# Problem statement
Nothing but the line with "1px solid #979899;" and the lines after it, through the end of the records below, is to be repeated, exactly as it is.

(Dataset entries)
• • • • • • •

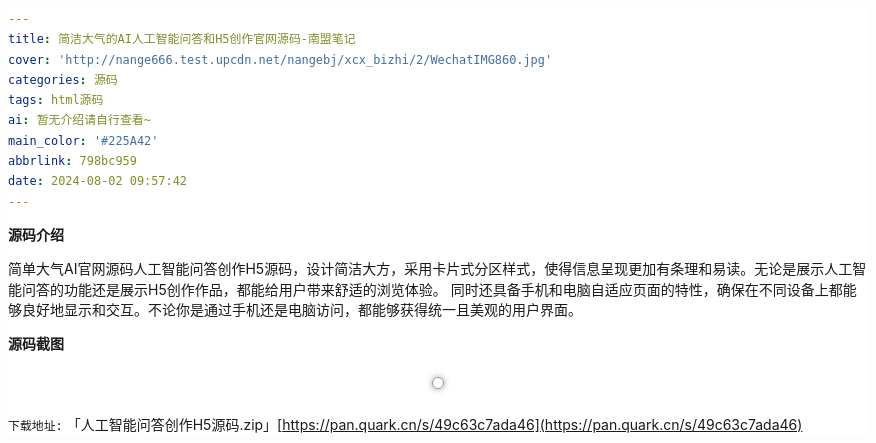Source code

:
 ```yaml
---
title: 简洁大气的AI人工智能问答和H5创作官网源码-南盟笔记
cover: 'http://nange666.test.upcdn.net/nangebj/xcx_bizhi/2/WechatIMG860.jpg'
categories: 源码
tags: html源码
ai: 暂无介绍请自行查看~
main_color: '#225A42'
abbrlink: 798bc959
date: 2024-08-02 09:57:42
---
```

**源码介绍**

简单大气AI官网源码人工智能问答创作H5源码，设计简洁大方，采用卡片式分区样式，使得信息呈现更加有条理和易读。无论是展示人工智能问答的功能还是展示H5创作作品，都能给用户带来舒适的浏览体验。 同时还具备手机和电脑自适应页面的特性，确保在不同设备上都能够良好地显示和交互。不论你是通过手机还是电脑访问，都能够获得统一且美观的用户界面。

**源码截图**

<p style="text-align: center; padding: 6px;"  align="center">
		<img src="http://nange666.test.upcdn.net/hexowznr/wznr0014.jpg" alt="" style="border: 1px solid #979899; border-radius: 19px; padding: 5px; box-shadow: #979899 0px 0px 6px; width: 100%;vertical-align:baseline;box-sizing:border-box;max-width:100% !important;" draggable="false" data-ratio="0.5622254758418741" data-w="1366"/>
</p>

`下载地址:`
「人工智能问答创作H5源码.zip」[https://pan.quark.cn/s/49c63c7ada46](https://pan.quark.cn/s/49c63c7ada46)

• • • • • • •

# Exercise result
		<img src="http://nange666.test.upcdn.net/hexowznr/wznr0014.jpg" alt="" style="border: 1px solid #979899; border-radius: 19px; padding: 5px; box-shadow: #979899 0px 0px 6px; width: 100%;vertical-align:baseline;box-sizing:border-box;max-width:100% !important;" draggable="false" data-ratio="0.5622254758418741" data-w="1366"/>
</p>

`下载地址:`
「人工智能问答创作H5源码.zip」[https://pan.quark.cn/s/49c63c7ada46](https://pan.quark.cn/s/49c63c7ada46)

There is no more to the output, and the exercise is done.